* Exercise material
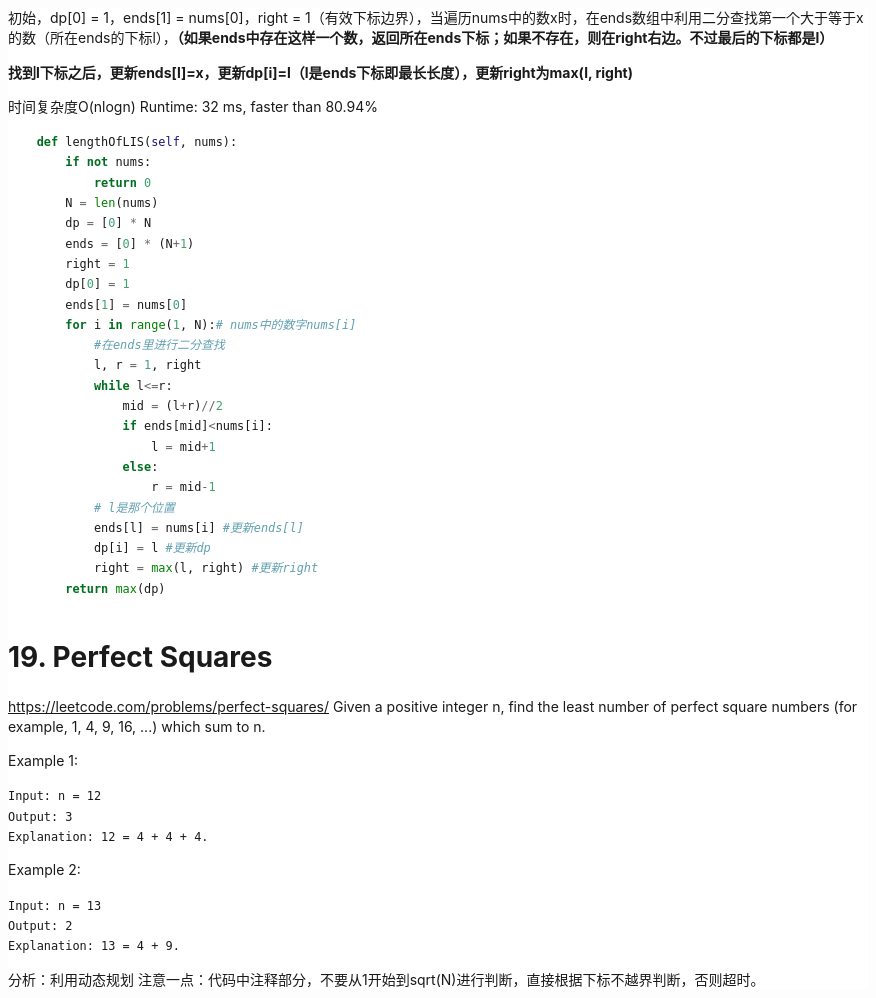 初始，dp[0] = 1，ends[1] = nums[0]，right = 1（有效下标边界），当遍历nums中的数x时，在ends数组中利用二分查找第一个大于等于x的数（所在ends的下标l），**（如果ends中存在这样一个数，返回所在ends下标；如果不存在，则在right右边。不过最后的下标都是l）**

**找到l下标之后，更新ends[l]=x，更新dp[i]=l（l是ends下标即最长长度），更新right为max(l, right)**

时间复杂度O(nlogn)
Runtime: 32 ms, faster than 80.94%
```python
    def lengthOfLIS(self, nums):
        if not nums:
            return 0
        N = len(nums)
        dp = [0] * N
        ends = [0] * (N+1)
        right = 1
        dp[0] = 1
        ends[1] = nums[0]
        for i in range(1, N):# nums中的数字nums[i]
            #在ends里进行二分查找
            l, r = 1, right
            while l<=r:
                mid = (l+r)//2
                if ends[mid]<nums[i]:
                    l = mid+1
                else:
                    r = mid-1
            # l是那个位置
            ends[l] = nums[i] #更新ends[l]
            dp[i] = l #更新dp
            right = max(l, right) #更新right
        return max(dp)
```

# 19. Perfect Squares
https://leetcode.com/problems/perfect-squares/
Given a positive integer n, find the least number of perfect square numbers (for example, 1, 4, 9, 16, ...) which sum to n.

Example 1:
```
Input: n = 12
Output: 3 
Explanation: 12 = 4 + 4 + 4.
```
Example 2:
```
Input: n = 13
Output: 2
Explanation: 13 = 4 + 9.
```
分析：利用动态规划
注意一点：代码中注释部分，不要从1开始到sqrt(N)进行判断，直接根据下标不越界判断，否则超时。
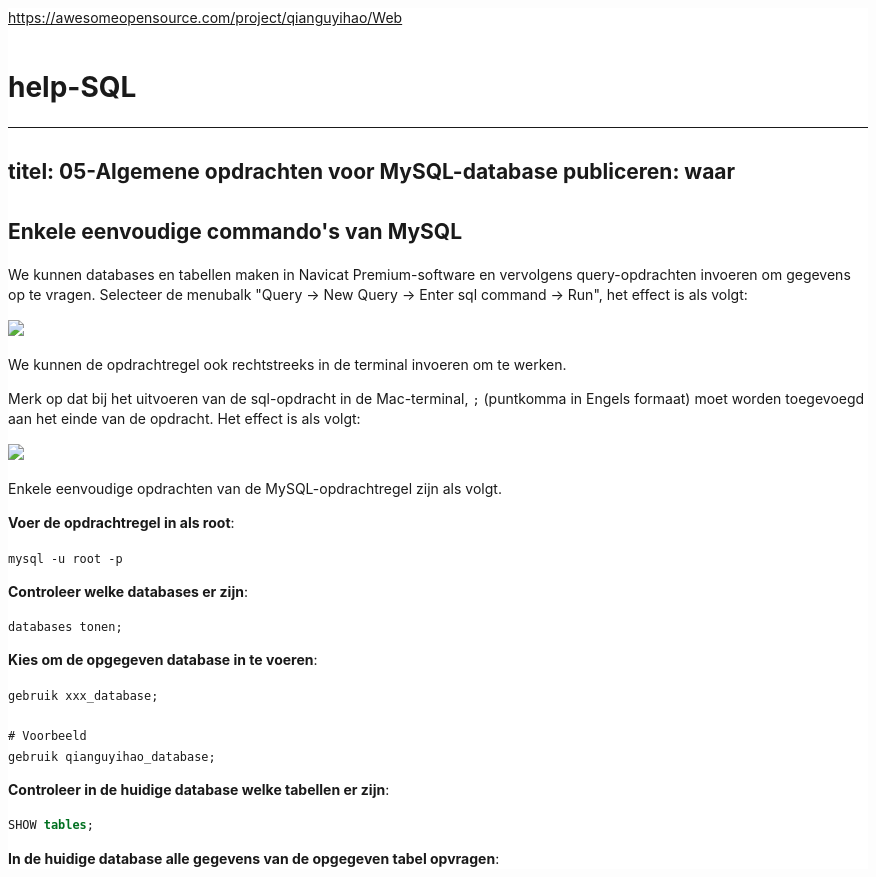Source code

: https://awesomeopensource.com/project/qianguyihao/Web

# help-SQL

---
titel: 05-Algemene opdrachten voor MySQL-database
publiceren: waar
---

<ArticleTopAd></ArticleTopAd>



## Enkele eenvoudige commando's van MySQL

We kunnen databases en tabellen maken in Navicat Premium-software en vervolgens query-opdrachten invoeren om gegevens op te vragen. Selecteer de menubalk "Query -> New Query -> Enter sql command -> Run", het effect is als volgt:

![](https://github.com/qianguyihao/Web/blob/master/img/20200417_1750.png)

We kunnen de opdrachtregel ook rechtstreeks in de terminal invoeren om te werken.

Merk op dat bij het uitvoeren van de sql-opdracht in de Mac-terminal, `;` (puntkomma in Engels formaat) moet worden toegevoegd aan het einde van de opdracht. Het effect is als volgt:

![](https://github.com/qianguyihao/Web/blob/master/img/20200417_1700.png)

Enkele eenvoudige opdrachten van de MySQL-opdrachtregel zijn als volgt.

**Voer de opdrachtregel in als root**:

```
mysql -u root -p
```

**Controleer welke databases er zijn**:

``` sql
databases tonen;
```

**Kies om de opgegeven database in te voeren**:

``` sql
gebruik xxx_database;

# Voorbeeld
gebruik qianguyihao_database;
```

**Controleer in de huidige database welke tabellen er zijn**:

``` sql
SHOW tables;
```

**In de huidige database alle gegevens van de opgegeven tabel opvragen**:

* Your instructions
What must be returned is the line with "om de opgegeven" plus every line after it to the end of the entries, exactly as they appear.

* Output
**Kies om de opgegeven database in te voeren**:

``` sql
gebruik xxx_database;

# Voorbeeld
gebruik qianguyihao_database;
```

**Controleer in de huidige database welke tabellen er zijn**:

``` sql
SHOW tables;
```

**In de huidige database alle gegevens van de opgegeven tabel opvragen**:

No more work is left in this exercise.